---------- Data provided

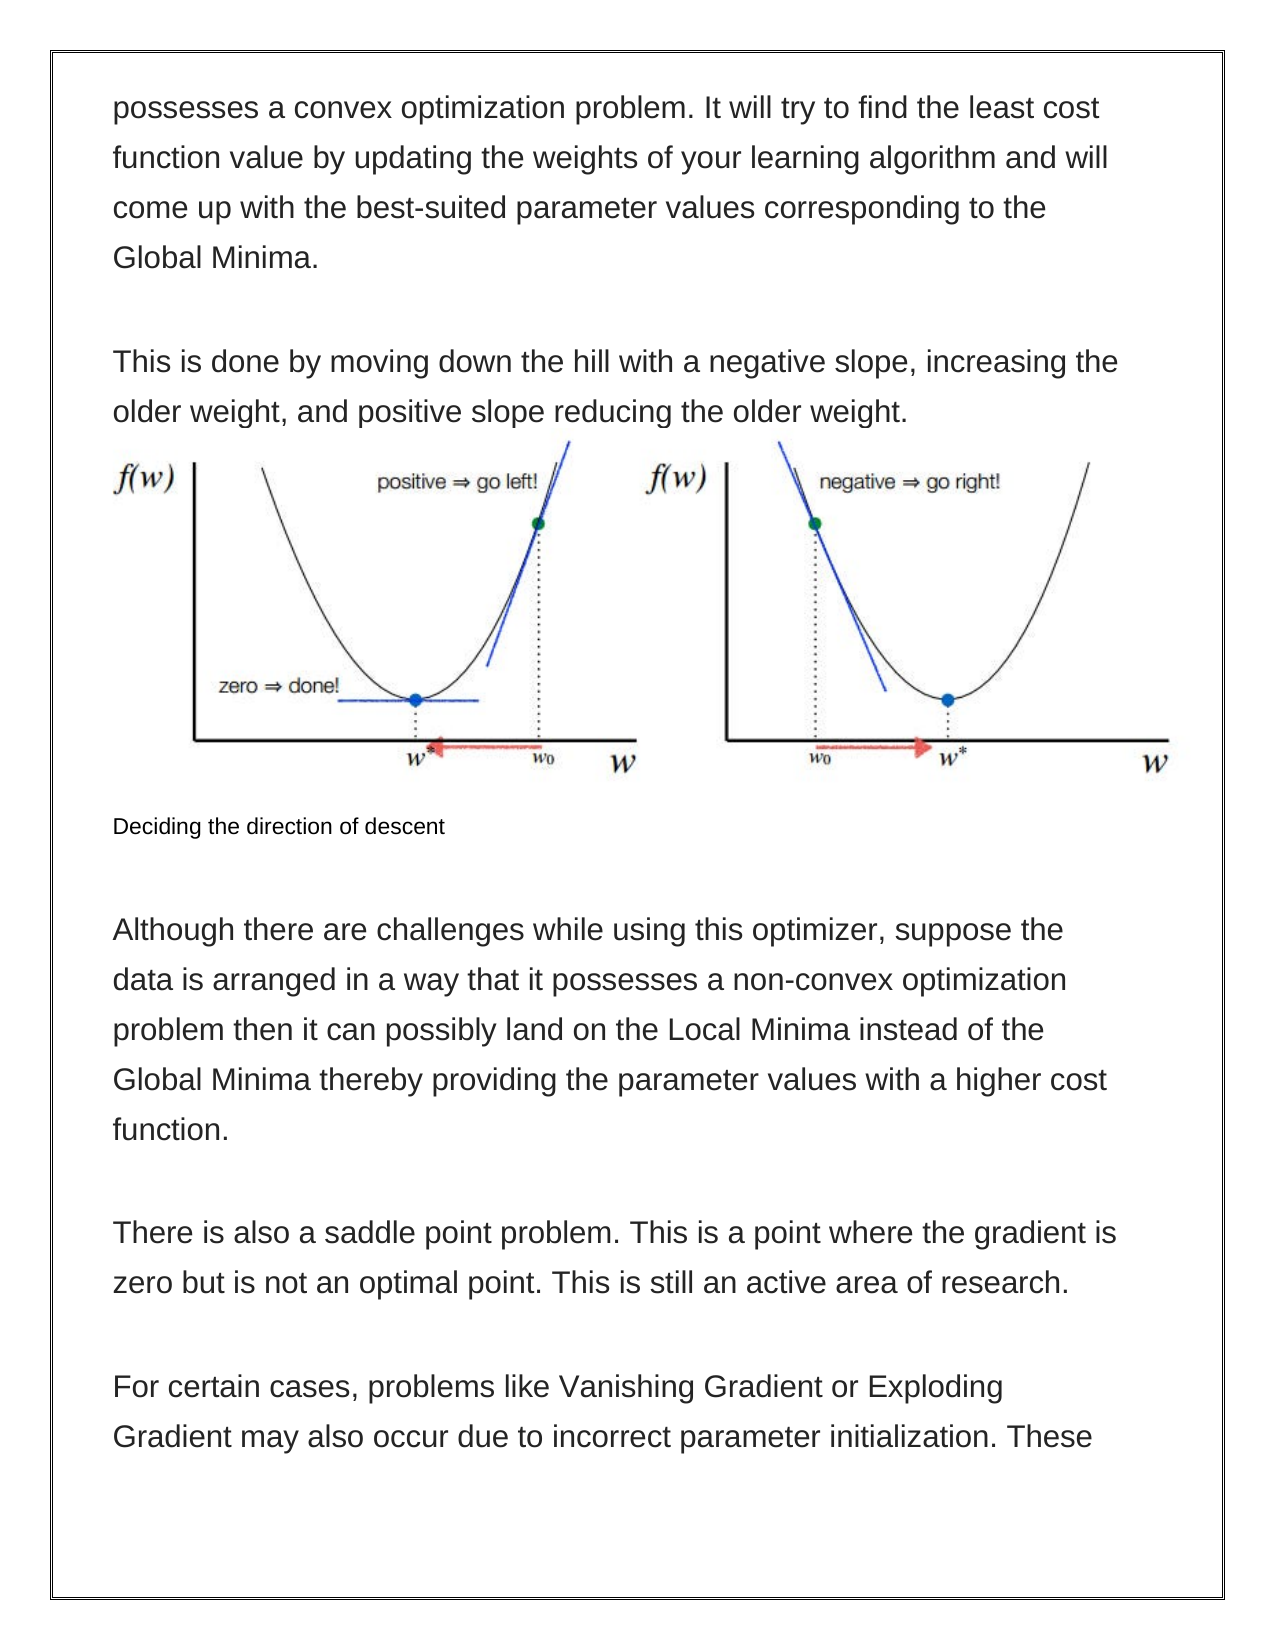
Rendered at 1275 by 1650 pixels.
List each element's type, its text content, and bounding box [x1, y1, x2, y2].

text Deciding the direction of descent [112, 813, 1125, 839]
text There is also a saddle point problem. This is a point where the gradient is zero but is not an optimal point. This is still an active area of research. [112, 1200, 1125, 1300]
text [112, 1354, 1125, 1454]
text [112, 75, 1125, 275]
text This is done by moving down the hill with a negative slope, increasing the older weight, and positive slope reducing the older weight. [112, 328, 1125, 428]
text Although there are challenges while using this optimizer, suppose the data is arranged in a way that it possesses a non-convex optimization problem then it can possibly land on the Local Minima instead of the Global Minima thereby providing the parameter values with a higher cost function. [112, 897, 1125, 1147]
picture [112, 428, 1207, 788]
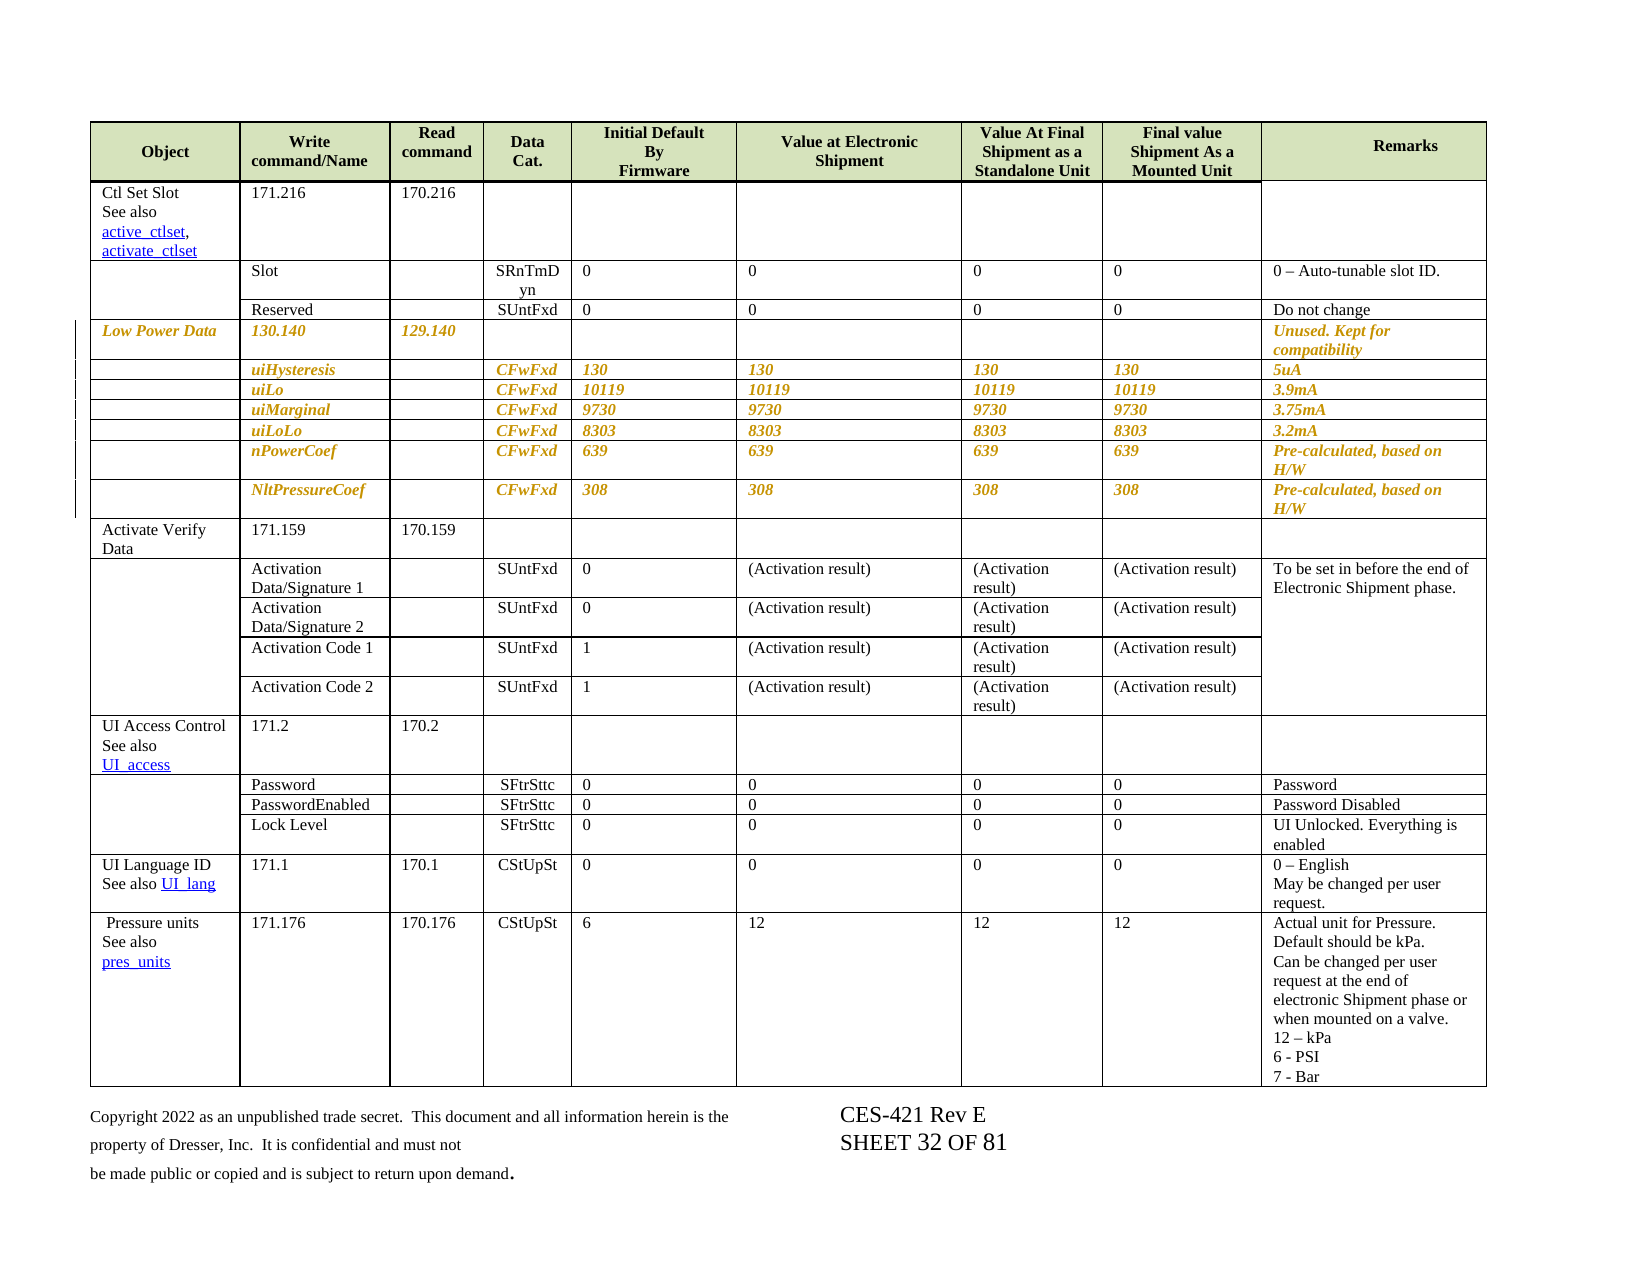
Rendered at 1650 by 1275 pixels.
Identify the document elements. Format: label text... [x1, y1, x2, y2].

table_header Initial Default By Firmware [572, 123, 736, 180]
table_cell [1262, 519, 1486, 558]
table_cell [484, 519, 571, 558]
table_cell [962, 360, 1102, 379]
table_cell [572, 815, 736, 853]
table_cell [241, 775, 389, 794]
table_header Write command/Name [241, 123, 389, 180]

--------------------

**Work task**
Your task is to set down exactly the lines from the line containing "table_cell [484, 519, 571, 558]" to the end of the data above, including both ends.

**Task solution**
table_cell [484, 519, 571, 558]
table_cell [962, 360, 1102, 379]
table_cell [572, 815, 736, 853]
table_cell [241, 775, 389, 794]
table_header Write command/Name [241, 123, 389, 180]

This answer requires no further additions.